- **TASK ITEM**
Pick out and copy every line below that has the word "down".

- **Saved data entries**
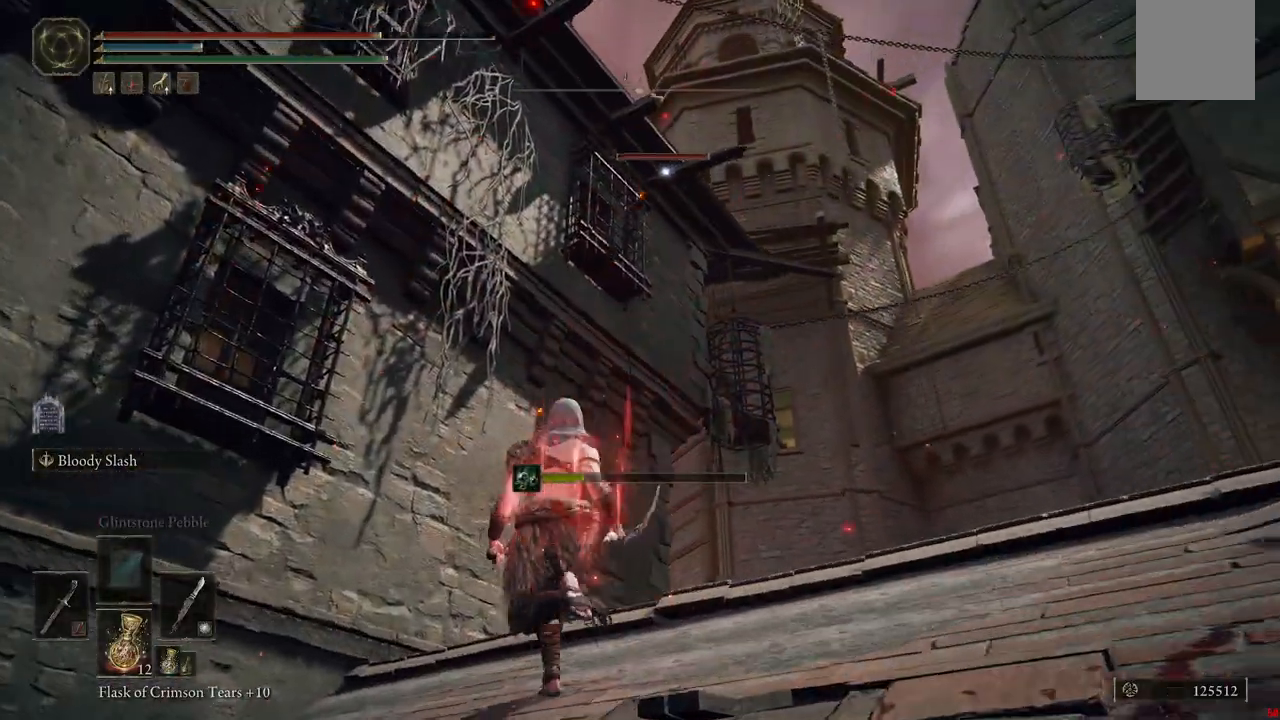
{"dt_ms": 1000, "buttons": [], "left_stick": "center", "right_stick": "down-right"}
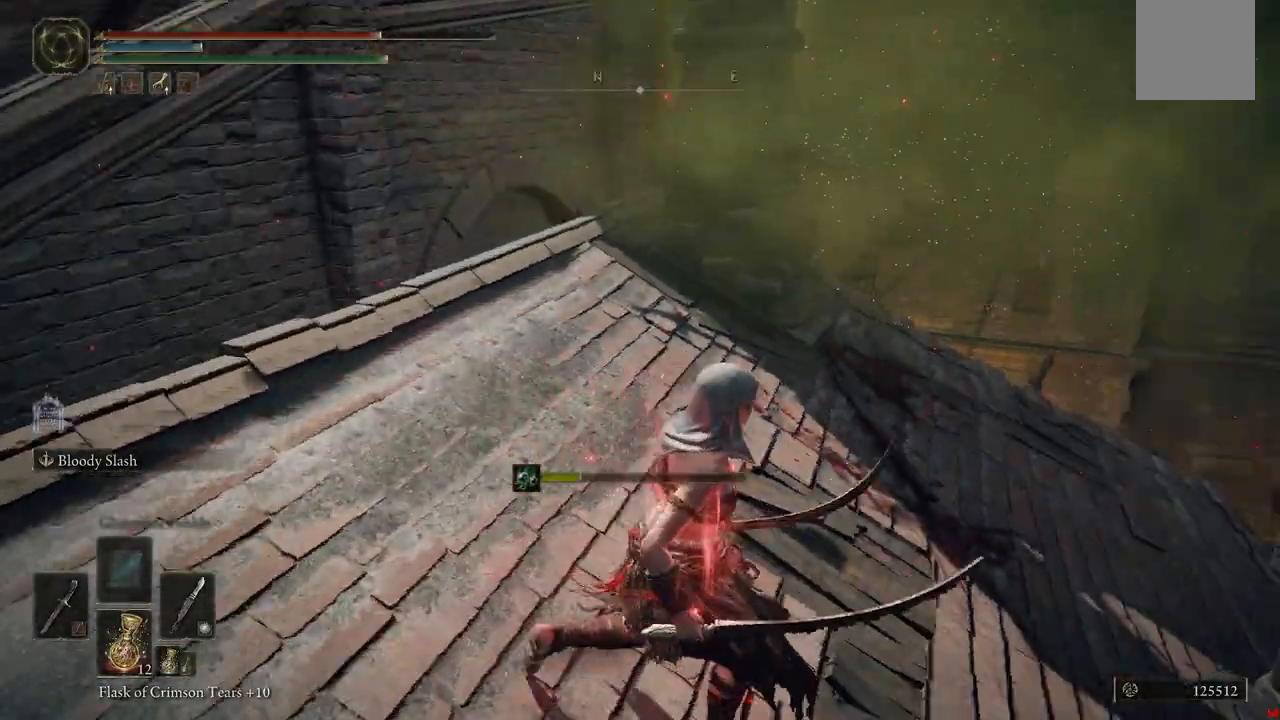
{"dt_ms": 500, "buttons": [], "left_stick": "up-right", "right_stick": "center", "events": [[100, "left_stick", "right"], [317, "left_stick", "up-right"], [333, "right_stick", "center"]]}
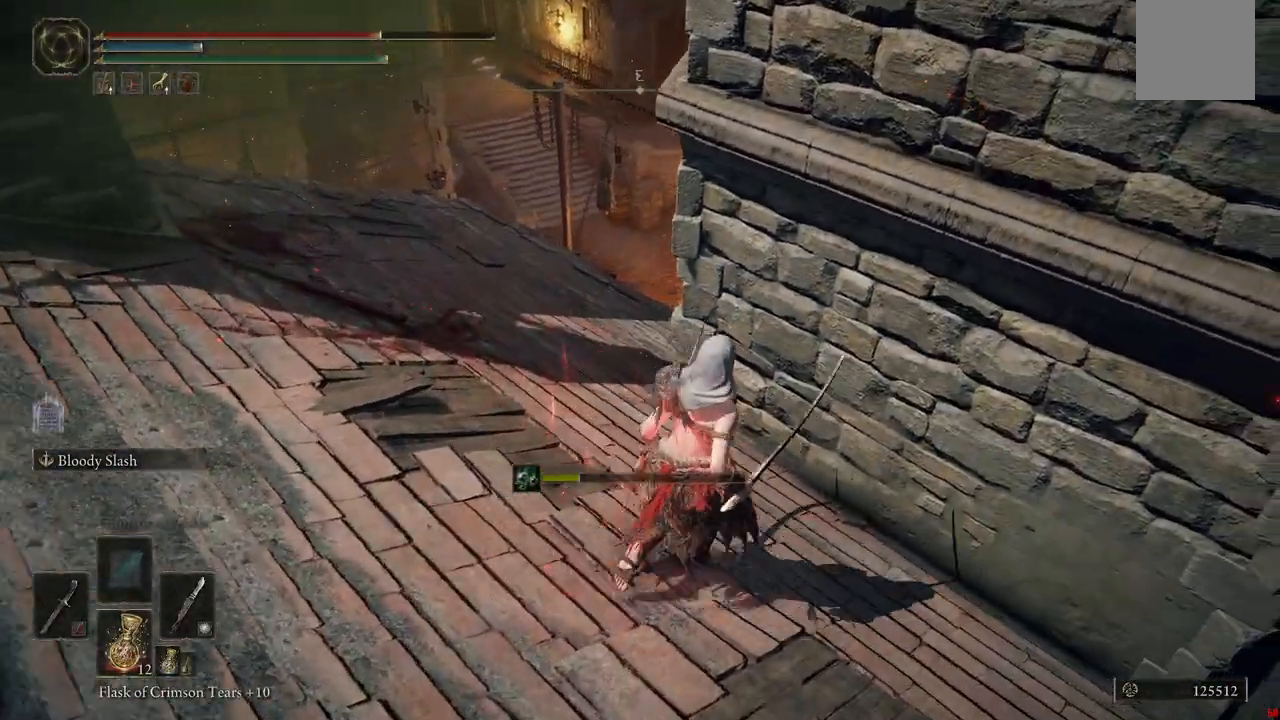
{"dt_ms": 1000, "buttons": [], "left_stick": "up", "right_stick": "center"}
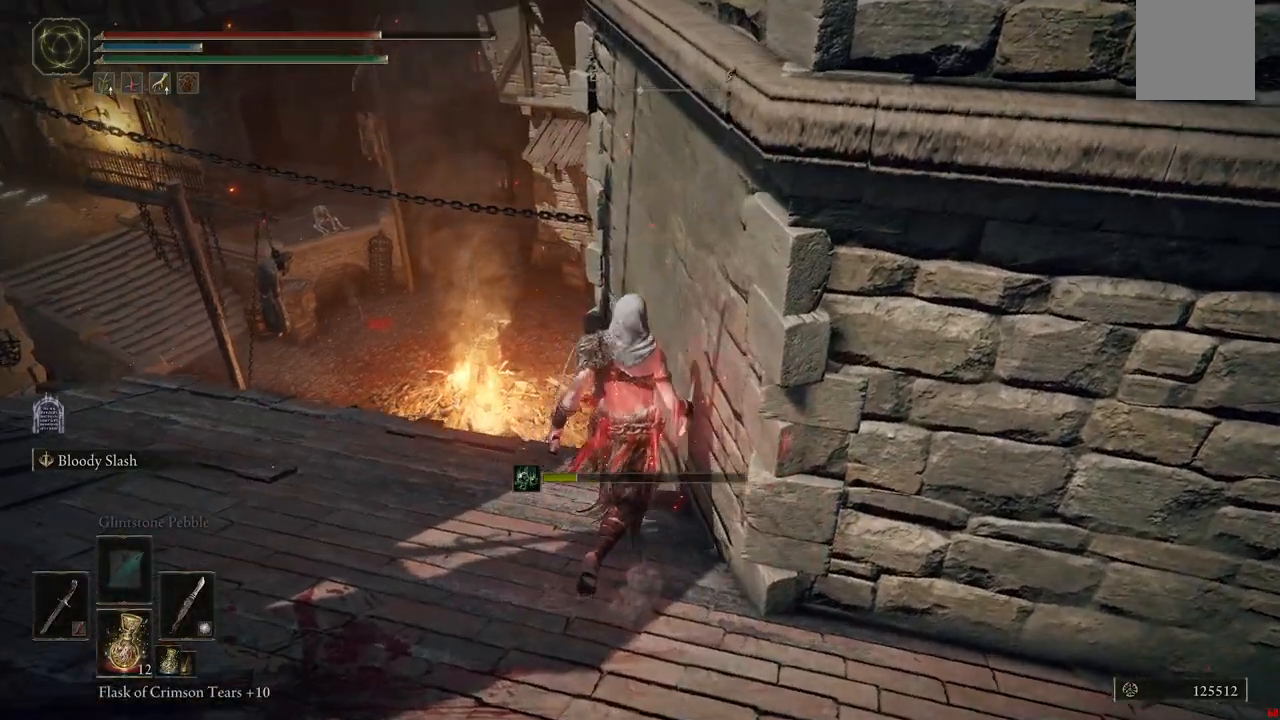
{"dt_ms": 500, "buttons": [], "left_stick": "center", "right_stick": "center", "events": [[100, "left_stick", "center"]]}
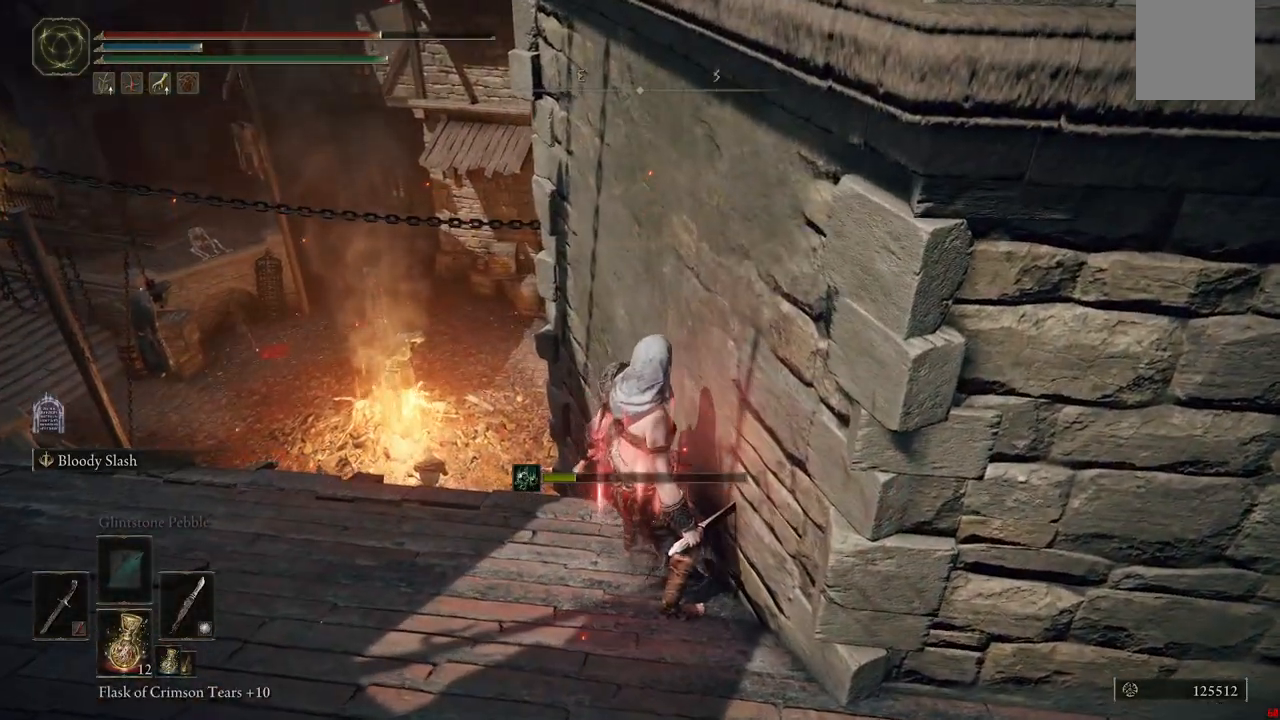
{"dt_ms": 500, "buttons": [], "left_stick": "center", "right_stick": "center", "events": []}
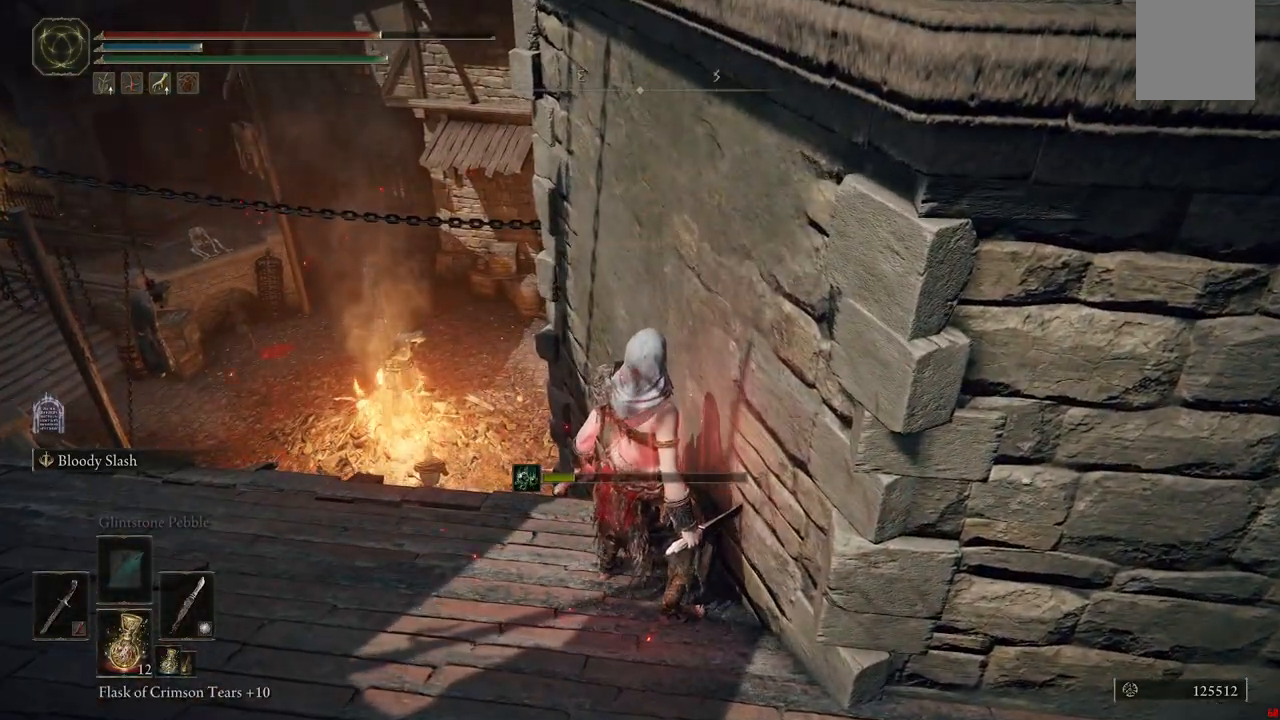
{"dt_ms": 500, "buttons": [], "left_stick": "down-right", "right_stick": "center", "events": [[83, "left_stick", "down"], [250, "left_stick", "down-right"]]}
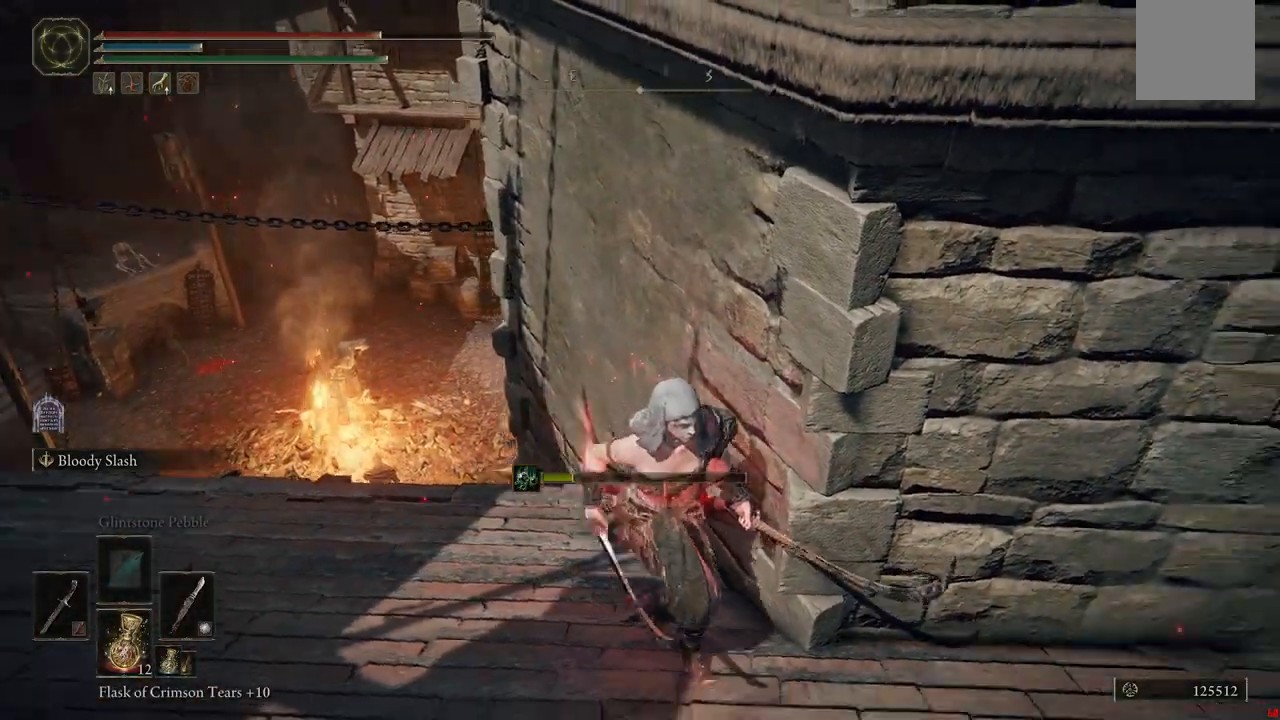
{"dt_ms": 500, "buttons": [], "left_stick": "up-right", "right_stick": "center", "events": [[400, "left_stick", "up-right"]]}
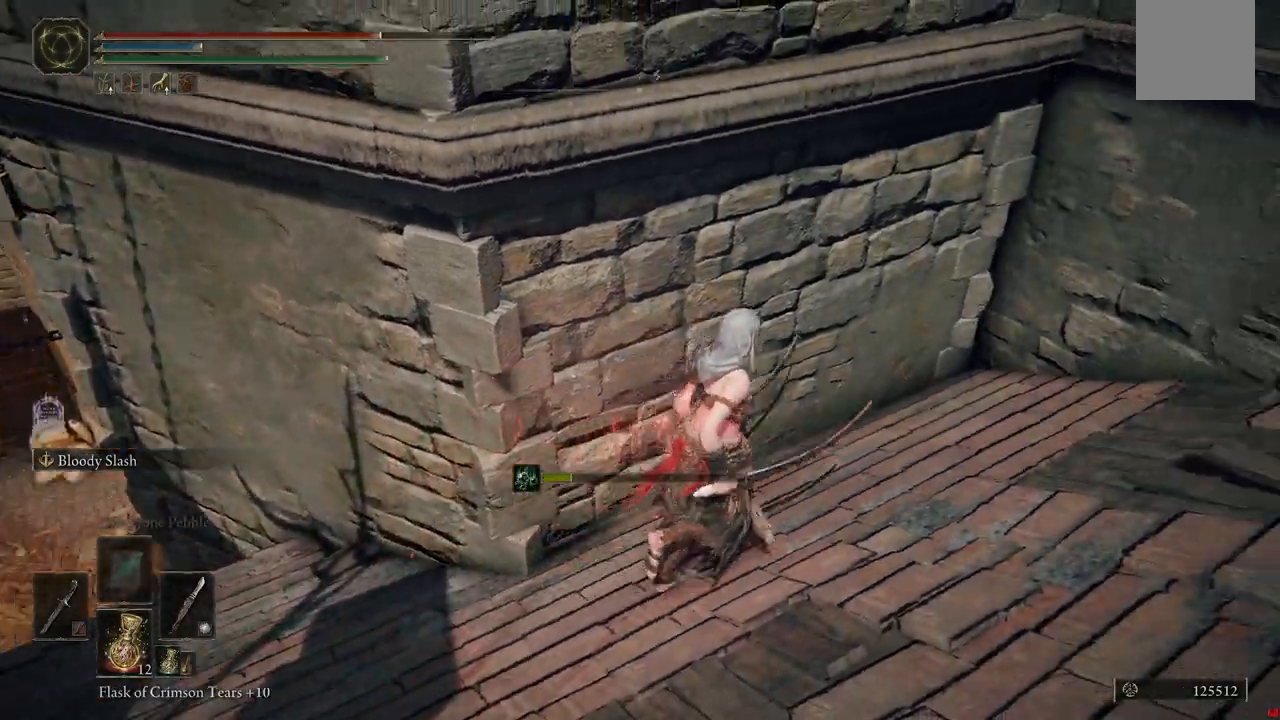
{"dt_ms": 500, "buttons": [], "left_stick": "down-left", "right_stick": "left"}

- **ANSWER SPACE**
{"dt_ms": 1000, "buttons": [], "left_stick": "center", "right_stick": "down-right"}
{"dt_ms": 500, "buttons": [], "left_stick": "down-right", "right_stick": "center", "events": [[83, "left_stick", "down"], [250, "left_stick", "down-right"]]}
{"dt_ms": 500, "buttons": [], "left_stick": "down-left", "right_stick": "left"}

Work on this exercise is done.